The request:
Pick out every line in the items below that contains the string "none", matching case exactly.

Dataset extract:
• • •

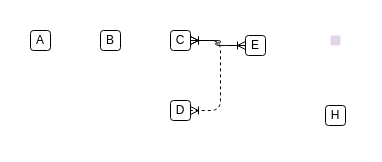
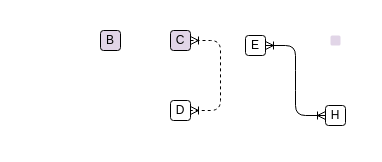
  <mxCell id="0" />
  <mxCell id="1" parent="0" />
  <mxCell style="verticalAlign=top;aspect=fixed;align=center;spacingLeft=5;spacingRight=5;spacingBottom=5;strokeColor=none;" id="2" parent="1" value=" " vertex="1"><mxGeometry as="geometry" width="340" height="120" x="20" y="20" /></mxCell>
  <mxCell style="verticalAlign=top;aspect=fixed;align=center;spacingLeft=5;spacingRight=5;spacingBottom=5;noLabel=1;opacity=0;" id="3" parent="2" value="Column" vertex="1"><mxGeometry as="geometry" width="90" height="100" x="10" y="10" /></mxCell>
- <mxCell style="rounded=1;whiteSpace=wrap;verticalAlign=middle;align=center;" id="4" parent="3" value="A" vertex="1"><mxGeometry width="20" height="20" as="geometry" x="0" y="0" /></mxCell>
- <mxCell style="rounded=1;whiteSpace=wrap;verticalAlign=middle;align=center;" id="5" parent="3" value="B" vertex="1"><mxGeometry width="20" height="20" as="geometry" x="70" y="0" /></mxCell>
+ <mxCell style="rounded=1;whiteSpace=wrap;verticalAlign=middle;align=center;fillColor=#e1d5e7;" id="5" parent="3" value="B" vertex="1"><mxGeometry width="20" height="20" as="geometry" x="70" y="0" /></mxCell>
  <mxCell style="verticalAlign=top;aspect=fixed;align=center;spacingLeft=5;spacingRight=5;spacingBottom=5;noLabel=1;opacity=0;" id="6" parent="2" value="Row" vertex="1"><mxGeometry as="geometry" width="20" height="100" x="150" y="10" /></mxCell>
- <mxCell style="rounded=1;whiteSpace=wrap;verticalAlign=middle;align=center;" id="7" parent="6" value="C" vertex="1"><mxGeometry width="20" height="20" as="geometry" x="0" y="0" /></mxCell>
+ <mxCell style="rounded=1;whiteSpace=wrap;verticalAlign=middle;align=center;fillColor=#e1d5e7;" id="7" parent="6" value="C" vertex="1"><mxGeometry width="20" height="20" as="geometry" x="0" y="0" /></mxCell>
  <mxCell style="rounded=1;whiteSpace=wrap;verticalAlign=middle;align=center;" id="8" parent="6" value="D" vertex="1"><mxGeometry width="20" height="20" as="geometry" x="0" y="70" /></mxCell>
  <mxCell style="verticalAlign=top;aspect=fixed;align=center;spacingLeft=5;spacingRight=5;spacingBottom=5;noLabel=1;opacity=0;" id="9" parent="2" value="Column" vertex="1"><mxGeometry as="geometry" width="110" height="100" x="220" y="10" /></mxCell>
  <mxCell style="verticalAlign=top;aspect=fixed;align=center;spacingLeft=5;spacingRight=5;spacingBottom=5;noLabel=1;opacity=0;" id="10" parent="9" value="Row" vertex="1"><mxGeometry width="30" height="100" as="geometry" x="0" y="0" /></mxCell>
  <mxCell style="rounded=1;whiteSpace=wrap;verticalAlign=middle;align=center;" id="11" parent="10" value="E" vertex="1"><mxGeometry width="20" height="20" as="geometry" x="5" y="5" /></mxCell>
  <mxCell style="rounded=1;whiteSpace=wrap;verticalAlign=middle;align=center;strokeColor=transparent;fontColor=transparent;" id="12" parent="10" value="F" vertex="1"><mxGeometry width="10" height="10" as="geometry" x="10" y="85" /></mxCell>
  <mxCell style="verticalAlign=top;aspect=fixed;align=center;spacingLeft=5;spacingRight=5;spacingBottom=5;noLabel=1;opacity=0;" id="13" parent="9" value="Row" vertex="1"><mxGeometry width="30" height="100" as="geometry" x="80" y="0" /></mxCell>
  <mxCell style="rounded=1;whiteSpace=wrap;verticalAlign=middle;align=center;strokeColor=transparent;fontColor=transparent;fillColor=#e1d5e7;" id="14" parent="13" value="G" vertex="1"><mxGeometry width="10" height="10" as="geometry" x="10" y="5" /></mxCell>
  <mxCell style="rounded=1;whiteSpace=wrap;verticalAlign=middle;align=center;" id="15" parent="13" value="H" vertex="1"><mxGeometry width="20" height="20" as="geometry" x="5" y="75" /></mxCell>
  <mxCell id="16" source="7" target="8" parent="1" edge="1" style="edgeStyle=entityRelationEdgeStyle;fontSize=12;html=1;endArrow=ERoneToMany;startArrow=ERoneToMany;dashed=1;"><mxGeometry relative="1" as="geometry" /></mxCell>
- <mxCell id="17" source="11" target="7" parent="1" edge="1" style="edgeStyle=entityRelationEdgeStyle;fontSize=12;html=1;endArrow=ERoneToMany;startArrow=ERoneToMany;"><mxGeometry relative="1" as="geometry" /></mxCell>
+ <mxCell id="17" source="11" target="15" parent="1" edge="1" style="edgeStyle=entityRelationEdgeStyle;fontSize=12;html=1;endArrow=ERoneToMany;startArrow=ERoneToMany;"><mxGeometry relative="1" as="geometry" /></mxCell>
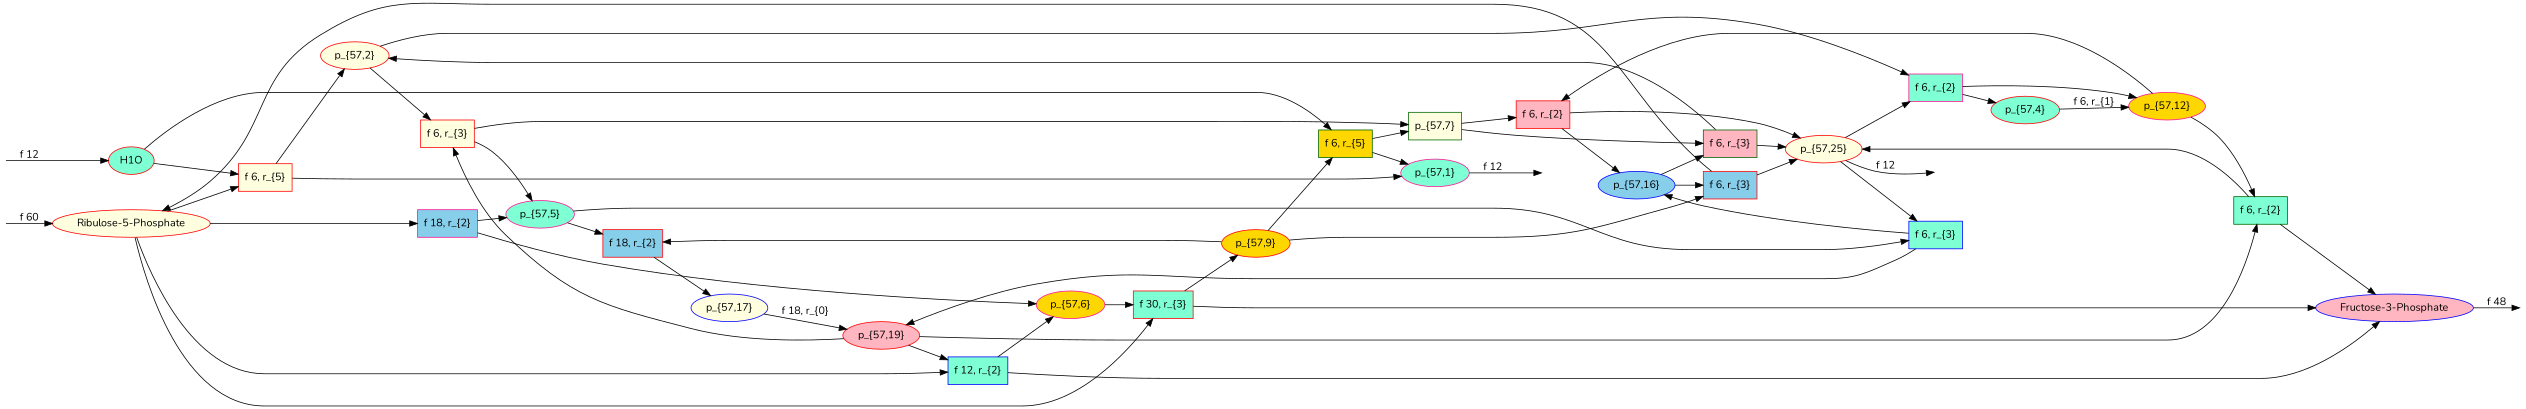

• • •

Output of the task:
  <mxCell style="verticalAlign=top;aspect=fixed;align=center;spacingLeft=5;spacingRight=5;spacingBottom=5;strokeColor=none;" id="2" parent="1" value=" " vertex="1"><mxGeometry as="geometry" width="340" height="120" x="20" y="20" /></mxCell>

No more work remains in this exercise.